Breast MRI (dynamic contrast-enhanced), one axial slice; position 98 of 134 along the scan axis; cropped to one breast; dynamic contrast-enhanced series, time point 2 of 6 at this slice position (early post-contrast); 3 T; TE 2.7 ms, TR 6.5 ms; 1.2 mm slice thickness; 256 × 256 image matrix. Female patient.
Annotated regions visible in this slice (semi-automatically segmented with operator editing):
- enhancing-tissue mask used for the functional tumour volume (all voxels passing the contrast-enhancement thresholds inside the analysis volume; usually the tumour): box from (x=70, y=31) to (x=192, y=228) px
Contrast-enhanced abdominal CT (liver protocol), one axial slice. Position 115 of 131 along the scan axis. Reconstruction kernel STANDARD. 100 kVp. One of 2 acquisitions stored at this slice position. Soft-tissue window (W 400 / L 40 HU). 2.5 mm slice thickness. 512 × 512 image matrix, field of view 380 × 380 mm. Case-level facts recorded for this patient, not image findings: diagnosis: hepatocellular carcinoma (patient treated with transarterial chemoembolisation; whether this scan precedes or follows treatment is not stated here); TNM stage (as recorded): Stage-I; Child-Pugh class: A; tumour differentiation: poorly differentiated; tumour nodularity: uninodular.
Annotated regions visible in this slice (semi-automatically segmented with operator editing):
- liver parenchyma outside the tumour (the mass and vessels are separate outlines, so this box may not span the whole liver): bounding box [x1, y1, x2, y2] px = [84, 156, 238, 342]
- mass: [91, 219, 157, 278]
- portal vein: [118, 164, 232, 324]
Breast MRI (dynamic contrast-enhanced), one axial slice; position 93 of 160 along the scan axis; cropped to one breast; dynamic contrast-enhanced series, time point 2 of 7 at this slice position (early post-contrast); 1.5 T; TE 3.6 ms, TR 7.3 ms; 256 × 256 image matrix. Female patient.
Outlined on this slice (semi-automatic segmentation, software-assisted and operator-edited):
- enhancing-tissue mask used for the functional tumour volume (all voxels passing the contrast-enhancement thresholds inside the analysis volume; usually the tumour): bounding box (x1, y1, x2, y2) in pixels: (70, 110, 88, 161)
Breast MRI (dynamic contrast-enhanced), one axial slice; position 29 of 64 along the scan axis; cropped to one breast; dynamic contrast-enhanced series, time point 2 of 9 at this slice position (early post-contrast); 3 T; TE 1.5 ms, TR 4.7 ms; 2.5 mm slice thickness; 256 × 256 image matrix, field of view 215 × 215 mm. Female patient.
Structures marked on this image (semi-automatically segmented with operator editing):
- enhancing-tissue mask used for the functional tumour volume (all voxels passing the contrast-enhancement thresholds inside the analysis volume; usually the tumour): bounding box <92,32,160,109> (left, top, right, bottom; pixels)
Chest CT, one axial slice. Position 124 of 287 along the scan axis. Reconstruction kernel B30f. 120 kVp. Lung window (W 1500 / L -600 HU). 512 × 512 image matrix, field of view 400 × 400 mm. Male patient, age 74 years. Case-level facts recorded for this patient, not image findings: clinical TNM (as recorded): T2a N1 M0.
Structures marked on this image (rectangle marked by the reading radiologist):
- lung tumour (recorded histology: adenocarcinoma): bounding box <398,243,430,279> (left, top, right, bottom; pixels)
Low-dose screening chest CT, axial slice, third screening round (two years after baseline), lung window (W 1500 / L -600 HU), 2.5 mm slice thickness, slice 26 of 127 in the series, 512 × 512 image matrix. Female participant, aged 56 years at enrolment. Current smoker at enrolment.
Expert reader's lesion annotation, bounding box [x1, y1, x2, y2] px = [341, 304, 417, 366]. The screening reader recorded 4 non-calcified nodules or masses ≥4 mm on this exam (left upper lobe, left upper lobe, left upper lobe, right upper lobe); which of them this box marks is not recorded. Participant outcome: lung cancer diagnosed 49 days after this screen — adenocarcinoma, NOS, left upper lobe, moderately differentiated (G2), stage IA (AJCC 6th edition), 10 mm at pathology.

-*-

- _REQUIREMENT_
What is asked for is an exact copy of the lines above from the one containing "Contrast-enhanced abdominal CT" through the one containing "Outlined on this", and only those.

- _ANSWER BOX_
Contrast-enhanced abdominal CT (liver protocol), one axial slice. Position 115 of 131 along the scan axis. Reconstruction kernel STANDARD. 100 kVp. One of 2 acquisitions stored at this slice position. Soft-tissue window (W 400 / L 40 HU). 2.5 mm slice thickness. 512 × 512 image matrix, field of view 380 × 380 mm. Case-level facts recorded for this patient, not image findings: diagnosis: hepatocellular carcinoma (patient treated with transarterial chemoembolisation; whether this scan precedes or follows treatment is not stated here); TNM stage (as recorded): Stage-I; Child-Pugh class: A; tumour differentiation: poorly differentiated; tumour nodularity: uninodular.
Annotated regions visible in this slice (semi-automatically segmented with operator editing):
- liver parenchyma outside the tumour (the mass and vessels are separate outlines, so this box may not span the whole liver): bounding box [x1, y1, x2, y2] px = [84, 156, 238, 342]
- mass: [91, 219, 157, 278]
- portal vein: [118, 164, 232, 324]
Breast MRI (dynamic contrast-enhanced), one axial slice; position 93 of 160 along the scan axis; cropped to one breast; dynamic contrast-enhanced series, time point 2 of 7 at this slice position (early post-contrast); 1.5 T; TE 3.6 ms, TR 7.3 ms; 256 × 256 image matrix. Female patient.
Outlined on this slice (semi-automatic segmentation, software-assisted and operator-edited):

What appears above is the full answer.